### [What to produce]
From the records that follow, return exactly the lines beginning at the one that contains "ring tip: (336, 213)" and ending at the one that contains "middle pip: (231, 196)", pictures left out.

[Excerpts from a dataset]
--

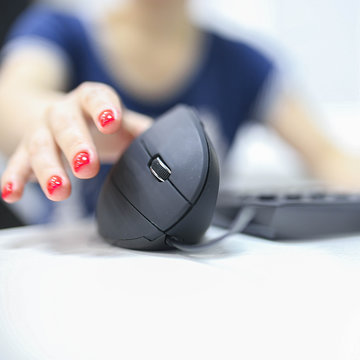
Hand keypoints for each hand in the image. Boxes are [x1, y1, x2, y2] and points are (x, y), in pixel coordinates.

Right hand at [1, 82, 151, 201]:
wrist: (56, 114)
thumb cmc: (97, 121)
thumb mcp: (120, 122)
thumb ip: (141, 130)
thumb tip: (174, 144)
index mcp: (90, 99)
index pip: (95, 96)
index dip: (103, 107)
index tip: (111, 121)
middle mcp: (62, 112)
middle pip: (65, 124)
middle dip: (76, 145)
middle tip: (88, 167)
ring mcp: (41, 131)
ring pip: (40, 147)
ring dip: (48, 170)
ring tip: (60, 191)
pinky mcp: (24, 150)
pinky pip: (16, 164)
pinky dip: (13, 178)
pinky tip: (12, 193)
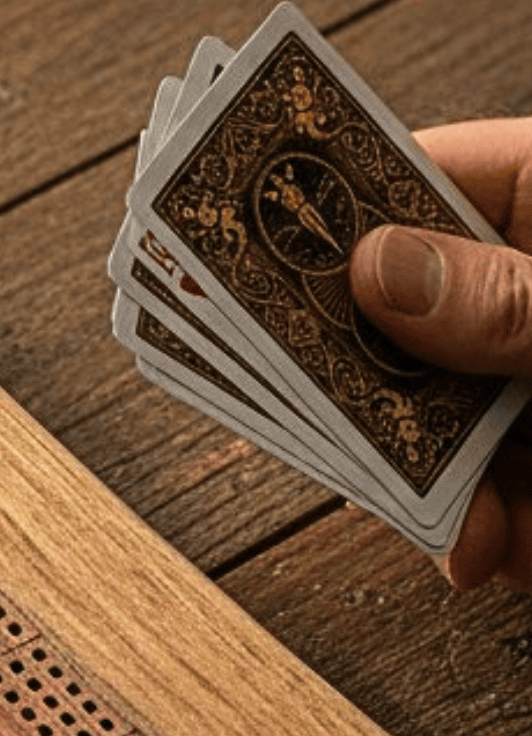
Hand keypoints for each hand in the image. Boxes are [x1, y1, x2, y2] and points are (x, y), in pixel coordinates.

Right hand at [349, 117, 531, 587]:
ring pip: (432, 426)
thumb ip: (513, 292)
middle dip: (365, 389)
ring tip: (462, 534)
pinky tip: (494, 554)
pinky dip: (485, 537)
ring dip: (430, 487)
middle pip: (394, 319)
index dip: (320, 217)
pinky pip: (488, 499)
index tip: (234, 253)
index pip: (408, 182)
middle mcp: (529, 285)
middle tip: (326, 426)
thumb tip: (375, 268)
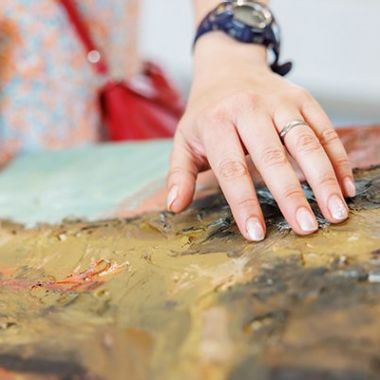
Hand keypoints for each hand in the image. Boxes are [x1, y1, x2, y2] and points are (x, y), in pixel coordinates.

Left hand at [167, 33, 354, 240]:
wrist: (227, 67)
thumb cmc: (205, 113)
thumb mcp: (184, 140)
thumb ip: (179, 174)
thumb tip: (174, 207)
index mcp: (216, 123)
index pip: (232, 170)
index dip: (244, 203)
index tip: (257, 234)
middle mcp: (248, 110)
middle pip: (273, 157)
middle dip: (291, 196)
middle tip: (306, 228)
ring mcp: (279, 102)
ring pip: (305, 142)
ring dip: (323, 179)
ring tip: (336, 213)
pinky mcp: (302, 98)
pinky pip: (324, 129)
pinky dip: (337, 158)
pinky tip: (345, 186)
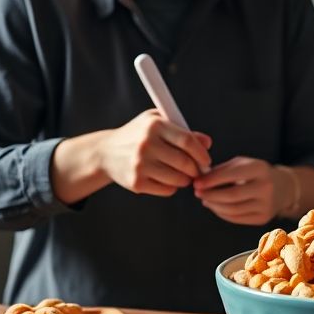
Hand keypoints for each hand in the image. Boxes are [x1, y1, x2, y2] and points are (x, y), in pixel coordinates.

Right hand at [96, 110, 211, 196]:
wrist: (106, 152)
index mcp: (154, 126)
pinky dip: (172, 187)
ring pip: (177, 179)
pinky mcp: (136, 183)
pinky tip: (167, 179)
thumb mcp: (158, 123)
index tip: (206, 160)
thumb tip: (207, 143)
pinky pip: (166, 190)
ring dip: (186, 180)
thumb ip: (184, 131)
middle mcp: (146, 144)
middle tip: (198, 171)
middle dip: (196, 169)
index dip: (201, 153)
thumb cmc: (139, 135)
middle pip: (184, 163)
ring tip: (183, 175)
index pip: (187, 141)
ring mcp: (140, 165)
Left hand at [195, 156, 290, 225]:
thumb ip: (221, 170)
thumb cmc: (255, 173)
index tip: (197, 183)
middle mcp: (266, 187)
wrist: (282, 187)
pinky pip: (236, 218)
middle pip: (231, 196)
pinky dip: (222, 213)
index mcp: (260, 168)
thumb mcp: (242, 164)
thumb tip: (199, 179)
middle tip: (197, 193)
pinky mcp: (263, 218)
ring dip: (214, 206)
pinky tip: (215, 207)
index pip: (231, 175)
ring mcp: (266, 205)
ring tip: (205, 200)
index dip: (211, 180)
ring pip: (232, 210)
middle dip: (210, 195)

--

### [Task output]
ring tip: (336, 213)
pinky mcp: (302, 98)
pinky pip: (324, 129)
pinky dip: (337, 158)
pinky tip: (345, 186)
Hand keypoints for each hand in the image. Boxes are [x1, y1, x2, y2] and points are (x, y), in pixel coordinates.

Right hand at [96, 110, 211, 196]:
wrist: (106, 152)
index mcp: (154, 126)
pinky dip: (172, 187)
ring pip: (177, 179)
pinky mcp: (136, 183)
pinky tip: (167, 179)
thumb mcp: (158, 123)
index tip: (206, 160)
thumb tip: (207, 143)
pinky pip: (166, 190)
ring dip: (186, 180)
thumb ip: (184, 131)
middle mcp: (146, 144)
middle tip: (198, 171)
middle dip: (196, 169)
index dip: (201, 153)
thumb cmc: (139, 135)
middle pip: (184, 163)
ring tip: (183, 175)
index pip: (187, 141)
ring mcp: (140, 165)
Left hand at [195, 156, 290, 225]:
thumb ip: (221, 170)
thumb cmc: (255, 173)
index tip: (197, 183)
middle mcp: (266, 187)
wrist: (282, 187)
pinky pip: (236, 218)
middle pip: (231, 196)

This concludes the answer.